■ WHAT THE TASK ASKS ■
Reproduce all of the entries below, changing each occurrence of "common name" to "vernacular name" and leaving every other part unaltered.

────────────────

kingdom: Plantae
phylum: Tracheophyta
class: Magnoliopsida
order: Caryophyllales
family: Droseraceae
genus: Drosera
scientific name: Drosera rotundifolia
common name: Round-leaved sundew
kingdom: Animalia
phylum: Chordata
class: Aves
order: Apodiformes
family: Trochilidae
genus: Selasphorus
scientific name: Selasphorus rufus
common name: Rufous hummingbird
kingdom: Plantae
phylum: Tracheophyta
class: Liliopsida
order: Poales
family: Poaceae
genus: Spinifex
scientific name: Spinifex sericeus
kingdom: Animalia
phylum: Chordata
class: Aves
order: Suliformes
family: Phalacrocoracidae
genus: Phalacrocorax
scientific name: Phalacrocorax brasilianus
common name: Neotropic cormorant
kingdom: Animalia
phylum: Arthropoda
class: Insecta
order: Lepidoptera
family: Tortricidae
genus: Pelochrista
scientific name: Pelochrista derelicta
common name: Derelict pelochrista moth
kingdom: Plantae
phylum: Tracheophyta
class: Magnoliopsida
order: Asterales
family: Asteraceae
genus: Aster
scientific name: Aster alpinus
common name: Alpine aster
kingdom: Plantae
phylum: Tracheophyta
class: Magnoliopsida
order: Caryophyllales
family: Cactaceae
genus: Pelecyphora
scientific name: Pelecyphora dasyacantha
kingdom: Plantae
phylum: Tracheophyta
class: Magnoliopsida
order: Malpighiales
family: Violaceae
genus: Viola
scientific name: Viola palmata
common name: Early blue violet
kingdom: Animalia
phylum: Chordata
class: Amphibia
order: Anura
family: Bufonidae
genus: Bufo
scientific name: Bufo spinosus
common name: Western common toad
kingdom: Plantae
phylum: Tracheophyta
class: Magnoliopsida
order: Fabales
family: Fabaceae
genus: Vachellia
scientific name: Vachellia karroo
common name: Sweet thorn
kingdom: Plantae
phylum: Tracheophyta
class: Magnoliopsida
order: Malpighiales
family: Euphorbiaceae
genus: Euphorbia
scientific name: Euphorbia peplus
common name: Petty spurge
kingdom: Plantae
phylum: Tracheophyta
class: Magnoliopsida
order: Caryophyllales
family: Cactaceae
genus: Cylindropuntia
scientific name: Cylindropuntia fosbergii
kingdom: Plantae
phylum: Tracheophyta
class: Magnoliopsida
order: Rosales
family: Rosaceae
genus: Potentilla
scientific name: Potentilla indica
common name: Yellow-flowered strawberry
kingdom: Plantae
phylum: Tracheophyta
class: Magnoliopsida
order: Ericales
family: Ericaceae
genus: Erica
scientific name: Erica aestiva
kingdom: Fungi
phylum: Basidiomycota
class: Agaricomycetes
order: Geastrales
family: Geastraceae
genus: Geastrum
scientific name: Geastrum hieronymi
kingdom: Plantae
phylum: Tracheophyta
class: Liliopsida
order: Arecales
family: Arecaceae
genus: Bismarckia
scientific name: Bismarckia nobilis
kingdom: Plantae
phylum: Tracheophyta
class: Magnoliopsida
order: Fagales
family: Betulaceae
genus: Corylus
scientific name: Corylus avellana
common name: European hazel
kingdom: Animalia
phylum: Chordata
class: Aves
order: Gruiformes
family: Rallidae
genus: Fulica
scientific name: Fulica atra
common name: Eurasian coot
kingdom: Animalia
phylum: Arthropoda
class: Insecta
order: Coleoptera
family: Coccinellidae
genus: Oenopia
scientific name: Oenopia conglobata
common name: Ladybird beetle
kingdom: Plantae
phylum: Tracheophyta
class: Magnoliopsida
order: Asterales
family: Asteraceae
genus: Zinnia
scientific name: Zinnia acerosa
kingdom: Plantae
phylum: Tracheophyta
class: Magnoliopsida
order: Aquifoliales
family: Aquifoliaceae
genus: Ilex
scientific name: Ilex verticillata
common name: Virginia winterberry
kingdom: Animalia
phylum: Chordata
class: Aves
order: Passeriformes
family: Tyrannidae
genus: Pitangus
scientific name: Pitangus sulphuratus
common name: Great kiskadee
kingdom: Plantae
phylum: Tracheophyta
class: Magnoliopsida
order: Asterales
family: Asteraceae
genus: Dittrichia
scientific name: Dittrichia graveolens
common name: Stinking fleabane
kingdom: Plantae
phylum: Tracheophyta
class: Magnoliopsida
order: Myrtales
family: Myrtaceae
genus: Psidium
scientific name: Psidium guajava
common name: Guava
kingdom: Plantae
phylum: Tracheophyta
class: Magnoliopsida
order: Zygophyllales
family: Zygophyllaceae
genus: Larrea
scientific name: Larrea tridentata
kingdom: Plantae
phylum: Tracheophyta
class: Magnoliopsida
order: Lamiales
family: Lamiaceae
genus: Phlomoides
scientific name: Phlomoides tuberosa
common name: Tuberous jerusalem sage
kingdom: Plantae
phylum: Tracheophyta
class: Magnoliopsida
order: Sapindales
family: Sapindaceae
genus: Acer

────────────────

■ EXPECTED OUTPUT ■
kingdom: Plantae
phylum: Tracheophyta
class: Magnoliopsida
order: Caryophyllales
family: Droseraceae
genus: Drosera
scientific name: Drosera rotundifolia
vernacular name: Round-leaved sundew
kingdom: Animalia
phylum: Chordata
class: Aves
order: Apodiformes
family: Trochilidae
genus: Selasphorus
scientific name: Selasphorus rufus
vernacular name: Rufous hummingbird
kingdom: Plantae
phylum: Tracheophyta
class: Liliopsida
order: Poales
family: Poaceae
genus: Spinifex
scientific name: Spinifex sericeus
kingdom: Animalia
phylum: Chordata
class: Aves
order: Suliformes
family: Phalacrocoracidae
genus: Phalacrocorax
scientific name: Phalacrocorax brasilianus
vernacular name: Neotropic cormorant
kingdom: Animalia
phylum: Arthropoda
class: Insecta
order: Lepidoptera
family: Tortricidae
genus: Pelochrista
scientific name: Pelochrista derelicta
vernacular name: Derelict pelochrista moth
kingdom: Plantae
phylum: Tracheophyta
class: Magnoliopsida
order: Asterales
family: Asteraceae
genus: Aster
scientific name: Aster alpinus
vernacular name: Alpine aster
kingdom: Plantae
phylum: Tracheophyta
class: Magnoliopsida
order: Caryophyllales
family: Cactaceae
genus: Pelecyphora
scientific name: Pelecyphora dasyacantha
kingdom: Plantae
phylum: Tracheophyta
class: Magnoliopsida
order: Malpighiales
family: Violaceae
genus: Viola
scientific name: Viola palmata
vernacular name: Early blue violet
kingdom: Animalia
phylum: Chordata
class: Amphibia
order: Anura
family: Bufonidae
genus: Bufo
scientific name: Bufo spinosus
vernacular name: Western common toad
kingdom: Plantae
phylum: Tracheophyta
class: Magnoliopsida
order: Fabales
family: Fabaceae
genus: Vachellia
scientific name: Vachellia karroo
vernacular name: Sweet thorn
kingdom: Plantae
phylum: Tracheophyta
class: Magnoliopsida
order: Malpighiales
family: Euphorbiaceae
genus: Euphorbia
scientific name: Euphorbia peplus
vernacular name: Petty spurge
kingdom: Plantae
phylum: Tracheophyta
class: Magnoliopsida
order: Caryophyllales
family: Cactaceae
genus: Cylindropuntia
scientific name: Cylindropuntia fosbergii
kingdom: Plantae
phylum: Tracheophyta
class: Magnoliopsida
order: Rosales
family: Rosaceae
genus: Potentilla
scientific name: Potentilla indica
vernacular name: Yellow-flowered strawberry
kingdom: Plantae
phylum: Tracheophyta
class: Magnoliopsida
order: Ericales
family: Ericaceae
genus: Erica
scientific name: Erica aestiva
kingdom: Fungi
phylum: Basidiomycota
class: Agaricomycetes
order: Geastrales
family: Geastraceae
genus: Geastrum
scientific name: Geastrum hieronymi
kingdom: Plantae
phylum: Tracheophyta
class: Liliopsida
order: Arecales
family: Arecaceae
genus: Bismarckia
scientific name: Bismarckia nobilis
kingdom: Plantae
phylum: Tracheophyta
class: Magnoliopsida
order: Fagales
family: Betulaceae
genus: Corylus
scientific name: Corylus avellana
vernacular name: European hazel
kingdom: Animalia
phylum: Chordata
class: Aves
order: Gruiformes
family: Rallidae
genus: Fulica
scientific name: Fulica atra
vernacular name: Eurasian coot
kingdom: Animalia
phylum: Arthropoda
class: Insecta
order: Coleoptera
family: Coccinellidae
genus: Oenopia
scientific name: Oenopia conglobata
vernacular name: Ladybird beetle
kingdom: Plantae
phylum: Tracheophyta
class: Magnoliopsida
order: Asterales
family: Asteraceae
genus: Zinnia
scientific name: Zinnia acerosa
kingdom: Plantae
phylum: Tracheophyta
class: Magnoliopsida
order: Aquifoliales
family: Aquifoliaceae
genus: Ilex
scientific name: Ilex verticillata
vernacular name: Virginia winterberry
kingdom: Animalia
phylum: Chordata
class: Aves
order: Passeriformes
family: Tyrannidae
genus: Pitangus
scientific name: Pitangus sulphuratus
vernacular name: Great kiskadee
kingdom: Plantae
phylum: Tracheophyta
class: Magnoliopsida
order: Asterales
family: Asteraceae
genus: Dittrichia
scientific name: Dittrichia graveolens
vernacular name: Stinking fleabane
kingdom: Plantae
phylum: Tracheophyta
class: Magnoliopsida
order: Myrtales
family: Myrtaceae
genus: Psidium
scientific name: Psidium guajava
vernacular name: Guava
kingdom: Plantae
phylum: Tracheophyta
class: Magnoliopsida
order: Zygophyllales
family: Zygophyllaceae
genus: Larrea
scientific name: Larrea tridentata
kingdom: Plantae
phylum: Tracheophyta
class: Magnoliopsida
order: Lamiales
family: Lamiaceae
genus: Phlomoides
scientific name: Phlomoides tuberosa
vernacular name: Tuberous jerusalem sage
kingdom: Plantae
phylum: Tracheophyta
class: Magnoliopsida
order: Sapindales
family: Sapindaceae
genus: Acer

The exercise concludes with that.